■ Task requirements ■
Using the data beneath, show every line that includes the word "linejoin".

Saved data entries
....
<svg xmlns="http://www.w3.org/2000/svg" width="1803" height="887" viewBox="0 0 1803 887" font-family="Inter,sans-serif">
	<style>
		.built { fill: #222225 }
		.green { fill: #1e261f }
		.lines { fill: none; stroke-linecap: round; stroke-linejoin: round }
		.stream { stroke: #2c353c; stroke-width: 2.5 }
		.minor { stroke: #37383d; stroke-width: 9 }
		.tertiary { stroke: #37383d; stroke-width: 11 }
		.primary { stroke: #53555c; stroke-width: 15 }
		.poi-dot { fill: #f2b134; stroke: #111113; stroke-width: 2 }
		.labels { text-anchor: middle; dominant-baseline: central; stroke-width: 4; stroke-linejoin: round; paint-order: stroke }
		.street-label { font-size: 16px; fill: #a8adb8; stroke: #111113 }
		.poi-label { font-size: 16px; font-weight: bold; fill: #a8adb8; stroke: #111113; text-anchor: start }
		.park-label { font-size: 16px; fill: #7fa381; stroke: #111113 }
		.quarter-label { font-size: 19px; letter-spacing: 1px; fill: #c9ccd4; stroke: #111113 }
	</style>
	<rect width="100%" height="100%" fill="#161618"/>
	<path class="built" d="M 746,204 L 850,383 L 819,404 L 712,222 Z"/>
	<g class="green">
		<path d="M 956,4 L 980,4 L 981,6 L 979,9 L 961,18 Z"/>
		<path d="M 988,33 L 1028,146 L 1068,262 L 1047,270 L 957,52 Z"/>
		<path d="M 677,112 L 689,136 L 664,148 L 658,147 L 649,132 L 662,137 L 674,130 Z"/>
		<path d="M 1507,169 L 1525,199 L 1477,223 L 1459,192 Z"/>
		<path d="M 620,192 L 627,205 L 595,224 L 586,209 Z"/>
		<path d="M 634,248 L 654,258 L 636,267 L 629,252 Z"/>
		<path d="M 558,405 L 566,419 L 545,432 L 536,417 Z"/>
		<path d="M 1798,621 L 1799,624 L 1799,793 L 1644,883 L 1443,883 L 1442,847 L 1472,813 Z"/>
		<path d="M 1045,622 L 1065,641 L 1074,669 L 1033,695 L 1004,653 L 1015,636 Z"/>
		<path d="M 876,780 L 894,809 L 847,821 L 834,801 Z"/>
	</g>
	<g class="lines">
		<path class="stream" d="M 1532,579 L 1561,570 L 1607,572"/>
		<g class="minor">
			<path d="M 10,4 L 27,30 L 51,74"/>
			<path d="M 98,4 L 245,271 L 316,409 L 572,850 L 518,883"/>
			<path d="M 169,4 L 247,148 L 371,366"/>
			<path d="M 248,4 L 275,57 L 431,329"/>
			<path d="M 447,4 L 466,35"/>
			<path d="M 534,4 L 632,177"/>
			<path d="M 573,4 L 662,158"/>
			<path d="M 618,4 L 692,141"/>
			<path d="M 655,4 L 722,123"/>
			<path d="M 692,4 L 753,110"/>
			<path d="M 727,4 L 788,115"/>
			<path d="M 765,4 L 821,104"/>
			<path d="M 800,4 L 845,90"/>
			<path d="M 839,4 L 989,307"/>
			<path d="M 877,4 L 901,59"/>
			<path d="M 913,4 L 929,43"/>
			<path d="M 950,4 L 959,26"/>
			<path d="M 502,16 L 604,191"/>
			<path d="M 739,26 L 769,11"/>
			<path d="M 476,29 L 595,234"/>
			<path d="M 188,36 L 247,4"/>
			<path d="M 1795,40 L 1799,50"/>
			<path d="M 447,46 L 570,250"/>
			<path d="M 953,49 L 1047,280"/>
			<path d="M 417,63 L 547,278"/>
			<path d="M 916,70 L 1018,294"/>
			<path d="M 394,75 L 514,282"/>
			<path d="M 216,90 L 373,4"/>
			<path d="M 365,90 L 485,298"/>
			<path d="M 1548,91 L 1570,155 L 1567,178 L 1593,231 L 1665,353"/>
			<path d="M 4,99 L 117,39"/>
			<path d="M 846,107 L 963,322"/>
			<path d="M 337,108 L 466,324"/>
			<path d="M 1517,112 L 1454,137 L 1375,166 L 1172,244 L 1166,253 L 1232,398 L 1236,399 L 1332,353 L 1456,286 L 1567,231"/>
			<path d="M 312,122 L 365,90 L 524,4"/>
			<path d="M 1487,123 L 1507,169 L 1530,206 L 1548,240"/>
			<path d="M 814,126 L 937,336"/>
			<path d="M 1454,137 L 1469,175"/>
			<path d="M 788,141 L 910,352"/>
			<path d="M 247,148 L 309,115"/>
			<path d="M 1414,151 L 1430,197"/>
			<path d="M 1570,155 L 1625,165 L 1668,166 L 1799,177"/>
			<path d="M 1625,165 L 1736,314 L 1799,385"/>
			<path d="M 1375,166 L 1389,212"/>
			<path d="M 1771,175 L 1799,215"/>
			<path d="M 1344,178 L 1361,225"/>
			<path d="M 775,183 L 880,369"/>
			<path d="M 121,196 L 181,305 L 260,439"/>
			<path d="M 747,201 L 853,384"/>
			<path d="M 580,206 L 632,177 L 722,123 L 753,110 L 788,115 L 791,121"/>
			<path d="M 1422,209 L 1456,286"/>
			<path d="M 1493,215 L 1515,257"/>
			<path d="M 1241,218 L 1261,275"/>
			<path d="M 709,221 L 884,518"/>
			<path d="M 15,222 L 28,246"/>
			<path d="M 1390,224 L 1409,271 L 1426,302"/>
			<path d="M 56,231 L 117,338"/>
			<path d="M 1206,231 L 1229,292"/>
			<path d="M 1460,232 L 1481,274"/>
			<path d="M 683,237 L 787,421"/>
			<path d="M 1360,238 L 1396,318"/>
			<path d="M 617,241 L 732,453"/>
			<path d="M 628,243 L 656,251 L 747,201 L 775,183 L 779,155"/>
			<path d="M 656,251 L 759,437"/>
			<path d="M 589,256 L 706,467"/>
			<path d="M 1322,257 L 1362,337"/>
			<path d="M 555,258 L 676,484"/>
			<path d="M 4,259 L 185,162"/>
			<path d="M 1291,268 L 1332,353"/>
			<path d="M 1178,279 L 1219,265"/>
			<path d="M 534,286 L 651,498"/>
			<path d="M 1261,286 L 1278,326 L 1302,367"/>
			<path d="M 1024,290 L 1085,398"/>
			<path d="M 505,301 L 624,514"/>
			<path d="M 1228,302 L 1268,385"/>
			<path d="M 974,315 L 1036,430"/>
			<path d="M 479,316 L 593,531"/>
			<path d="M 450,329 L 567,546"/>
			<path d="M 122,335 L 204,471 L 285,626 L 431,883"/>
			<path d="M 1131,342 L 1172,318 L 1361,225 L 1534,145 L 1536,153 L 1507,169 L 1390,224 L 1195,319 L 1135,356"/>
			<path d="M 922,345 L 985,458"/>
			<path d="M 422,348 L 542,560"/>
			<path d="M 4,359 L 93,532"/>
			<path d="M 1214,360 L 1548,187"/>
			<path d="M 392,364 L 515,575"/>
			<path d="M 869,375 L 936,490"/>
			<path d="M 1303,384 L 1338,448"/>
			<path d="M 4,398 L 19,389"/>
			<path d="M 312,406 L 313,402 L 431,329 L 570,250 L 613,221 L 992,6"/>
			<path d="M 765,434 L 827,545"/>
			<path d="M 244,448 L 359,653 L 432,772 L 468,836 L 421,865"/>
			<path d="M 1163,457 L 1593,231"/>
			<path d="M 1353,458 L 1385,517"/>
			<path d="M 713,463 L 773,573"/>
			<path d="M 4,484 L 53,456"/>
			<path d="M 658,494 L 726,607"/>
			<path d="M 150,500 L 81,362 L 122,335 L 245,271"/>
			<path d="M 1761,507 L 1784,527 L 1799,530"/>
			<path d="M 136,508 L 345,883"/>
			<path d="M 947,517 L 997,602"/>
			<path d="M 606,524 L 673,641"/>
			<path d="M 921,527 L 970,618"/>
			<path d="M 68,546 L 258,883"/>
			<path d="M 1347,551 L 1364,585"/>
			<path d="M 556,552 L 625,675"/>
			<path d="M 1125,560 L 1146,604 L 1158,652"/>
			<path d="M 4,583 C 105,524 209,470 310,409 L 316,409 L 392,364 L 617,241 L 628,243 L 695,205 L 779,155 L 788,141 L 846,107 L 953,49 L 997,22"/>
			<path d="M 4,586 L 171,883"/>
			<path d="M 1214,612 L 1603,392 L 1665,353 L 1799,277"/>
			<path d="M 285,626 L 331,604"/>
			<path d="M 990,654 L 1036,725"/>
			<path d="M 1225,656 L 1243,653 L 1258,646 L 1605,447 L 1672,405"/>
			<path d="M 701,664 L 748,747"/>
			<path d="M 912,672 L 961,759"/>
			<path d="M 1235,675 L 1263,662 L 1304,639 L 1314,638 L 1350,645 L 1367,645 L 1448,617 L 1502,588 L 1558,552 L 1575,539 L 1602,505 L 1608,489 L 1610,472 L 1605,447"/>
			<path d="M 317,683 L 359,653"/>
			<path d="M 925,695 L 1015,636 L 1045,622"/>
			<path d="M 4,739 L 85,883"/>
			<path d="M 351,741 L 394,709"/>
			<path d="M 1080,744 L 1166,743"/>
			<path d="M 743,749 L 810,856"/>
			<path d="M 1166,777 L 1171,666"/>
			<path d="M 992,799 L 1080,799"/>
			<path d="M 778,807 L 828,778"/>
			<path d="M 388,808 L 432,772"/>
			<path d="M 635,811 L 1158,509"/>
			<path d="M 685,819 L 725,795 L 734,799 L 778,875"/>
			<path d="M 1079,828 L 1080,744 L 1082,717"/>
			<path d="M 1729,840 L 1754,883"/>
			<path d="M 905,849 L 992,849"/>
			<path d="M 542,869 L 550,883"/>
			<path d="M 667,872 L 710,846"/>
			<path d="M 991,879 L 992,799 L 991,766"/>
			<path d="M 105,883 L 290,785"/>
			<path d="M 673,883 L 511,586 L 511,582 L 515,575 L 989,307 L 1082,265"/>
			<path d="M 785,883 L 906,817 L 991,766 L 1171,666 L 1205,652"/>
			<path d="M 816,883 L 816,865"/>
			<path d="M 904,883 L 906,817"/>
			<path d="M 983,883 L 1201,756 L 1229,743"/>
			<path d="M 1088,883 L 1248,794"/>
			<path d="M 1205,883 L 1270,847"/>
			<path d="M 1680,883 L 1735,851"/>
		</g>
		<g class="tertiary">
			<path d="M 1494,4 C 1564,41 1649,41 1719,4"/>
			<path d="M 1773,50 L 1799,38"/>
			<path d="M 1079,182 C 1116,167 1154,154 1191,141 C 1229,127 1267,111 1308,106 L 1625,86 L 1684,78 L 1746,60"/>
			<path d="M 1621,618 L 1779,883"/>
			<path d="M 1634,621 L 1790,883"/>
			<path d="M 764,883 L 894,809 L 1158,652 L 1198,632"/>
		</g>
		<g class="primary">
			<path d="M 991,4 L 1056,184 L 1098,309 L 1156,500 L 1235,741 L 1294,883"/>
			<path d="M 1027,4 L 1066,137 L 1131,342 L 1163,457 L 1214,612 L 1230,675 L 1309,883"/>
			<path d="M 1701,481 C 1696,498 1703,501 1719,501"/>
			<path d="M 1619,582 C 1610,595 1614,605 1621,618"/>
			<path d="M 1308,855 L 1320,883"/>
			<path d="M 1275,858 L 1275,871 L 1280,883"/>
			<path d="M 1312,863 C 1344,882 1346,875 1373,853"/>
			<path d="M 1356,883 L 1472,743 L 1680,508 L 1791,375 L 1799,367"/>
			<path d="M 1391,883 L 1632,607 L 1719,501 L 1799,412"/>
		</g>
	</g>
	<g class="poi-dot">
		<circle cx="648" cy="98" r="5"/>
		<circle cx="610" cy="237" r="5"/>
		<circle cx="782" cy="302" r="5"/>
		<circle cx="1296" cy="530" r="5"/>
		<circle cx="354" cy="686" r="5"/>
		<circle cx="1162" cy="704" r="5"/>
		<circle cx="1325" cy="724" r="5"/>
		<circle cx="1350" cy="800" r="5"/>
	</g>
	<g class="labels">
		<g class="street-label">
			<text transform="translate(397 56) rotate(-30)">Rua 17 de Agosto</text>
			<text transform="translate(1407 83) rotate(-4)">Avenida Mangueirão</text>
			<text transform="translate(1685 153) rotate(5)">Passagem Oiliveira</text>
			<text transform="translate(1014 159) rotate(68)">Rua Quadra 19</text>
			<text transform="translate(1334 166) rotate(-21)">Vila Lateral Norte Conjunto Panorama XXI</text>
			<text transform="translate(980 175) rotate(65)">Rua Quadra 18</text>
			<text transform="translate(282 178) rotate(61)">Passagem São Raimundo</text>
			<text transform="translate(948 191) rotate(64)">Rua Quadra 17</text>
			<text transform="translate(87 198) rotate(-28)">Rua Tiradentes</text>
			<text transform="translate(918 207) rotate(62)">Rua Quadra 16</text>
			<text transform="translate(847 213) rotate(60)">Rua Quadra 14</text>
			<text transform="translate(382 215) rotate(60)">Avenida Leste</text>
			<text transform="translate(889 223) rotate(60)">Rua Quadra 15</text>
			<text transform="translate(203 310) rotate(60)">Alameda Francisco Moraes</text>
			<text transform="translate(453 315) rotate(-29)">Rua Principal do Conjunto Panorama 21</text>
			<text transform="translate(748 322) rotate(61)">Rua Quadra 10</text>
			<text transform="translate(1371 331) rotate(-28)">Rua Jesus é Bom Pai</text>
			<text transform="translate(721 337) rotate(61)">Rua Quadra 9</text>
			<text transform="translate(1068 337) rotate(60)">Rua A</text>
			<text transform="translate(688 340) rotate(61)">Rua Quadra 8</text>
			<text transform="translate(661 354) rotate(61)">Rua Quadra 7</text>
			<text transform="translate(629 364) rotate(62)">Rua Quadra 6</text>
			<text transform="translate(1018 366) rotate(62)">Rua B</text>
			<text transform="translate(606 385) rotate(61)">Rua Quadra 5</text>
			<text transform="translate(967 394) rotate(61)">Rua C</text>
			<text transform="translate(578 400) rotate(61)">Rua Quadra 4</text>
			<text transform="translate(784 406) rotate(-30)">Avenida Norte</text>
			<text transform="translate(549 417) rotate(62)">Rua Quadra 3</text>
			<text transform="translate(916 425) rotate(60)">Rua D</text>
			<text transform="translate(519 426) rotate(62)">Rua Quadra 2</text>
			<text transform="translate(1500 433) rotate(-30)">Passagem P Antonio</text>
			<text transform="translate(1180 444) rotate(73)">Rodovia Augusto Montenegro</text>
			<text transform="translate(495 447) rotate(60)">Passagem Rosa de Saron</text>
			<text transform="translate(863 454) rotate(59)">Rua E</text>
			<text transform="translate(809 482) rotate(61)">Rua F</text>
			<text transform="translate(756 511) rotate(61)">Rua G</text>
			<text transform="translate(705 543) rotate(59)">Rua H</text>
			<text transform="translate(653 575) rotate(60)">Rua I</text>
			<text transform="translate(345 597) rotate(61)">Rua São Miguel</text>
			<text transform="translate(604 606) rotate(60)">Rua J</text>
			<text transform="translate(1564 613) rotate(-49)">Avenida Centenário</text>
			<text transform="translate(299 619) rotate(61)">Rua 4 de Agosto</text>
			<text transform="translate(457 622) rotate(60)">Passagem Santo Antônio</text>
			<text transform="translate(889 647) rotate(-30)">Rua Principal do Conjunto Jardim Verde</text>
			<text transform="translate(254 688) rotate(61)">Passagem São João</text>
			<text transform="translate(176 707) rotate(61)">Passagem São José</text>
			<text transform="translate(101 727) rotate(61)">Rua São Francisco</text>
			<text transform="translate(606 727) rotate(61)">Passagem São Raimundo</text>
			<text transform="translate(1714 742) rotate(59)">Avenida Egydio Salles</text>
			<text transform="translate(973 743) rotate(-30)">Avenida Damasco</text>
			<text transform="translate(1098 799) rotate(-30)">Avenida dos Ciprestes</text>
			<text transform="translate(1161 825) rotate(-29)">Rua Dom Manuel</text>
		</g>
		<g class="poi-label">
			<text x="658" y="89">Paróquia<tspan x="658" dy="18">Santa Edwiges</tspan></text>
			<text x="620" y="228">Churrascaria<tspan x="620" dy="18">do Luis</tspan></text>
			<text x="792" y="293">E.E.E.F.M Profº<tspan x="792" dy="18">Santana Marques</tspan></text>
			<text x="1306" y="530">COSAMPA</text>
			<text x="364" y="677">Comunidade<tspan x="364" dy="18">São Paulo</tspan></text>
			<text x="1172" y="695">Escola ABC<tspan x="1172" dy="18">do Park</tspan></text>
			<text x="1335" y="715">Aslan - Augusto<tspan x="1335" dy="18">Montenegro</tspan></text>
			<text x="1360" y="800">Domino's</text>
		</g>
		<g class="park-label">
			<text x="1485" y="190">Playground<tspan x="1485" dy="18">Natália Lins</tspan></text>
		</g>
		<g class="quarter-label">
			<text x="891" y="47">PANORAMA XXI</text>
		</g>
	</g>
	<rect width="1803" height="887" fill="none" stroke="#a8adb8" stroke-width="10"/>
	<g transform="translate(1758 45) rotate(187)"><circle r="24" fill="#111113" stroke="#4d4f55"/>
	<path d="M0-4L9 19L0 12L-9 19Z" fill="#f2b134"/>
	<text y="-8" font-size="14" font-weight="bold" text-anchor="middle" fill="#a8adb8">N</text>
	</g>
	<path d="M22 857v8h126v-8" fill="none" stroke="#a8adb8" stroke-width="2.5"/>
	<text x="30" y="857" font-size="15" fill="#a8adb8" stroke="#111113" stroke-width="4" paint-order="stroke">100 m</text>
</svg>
....
■ Task solution ■
		.lines { fill: none; stroke-linecap: round; stroke-linejoin: round }
		.labels { text-anchor: middle; dominant-baseline: central; stroke-width: 4; stroke-linejoin: round; paint-order: stroke }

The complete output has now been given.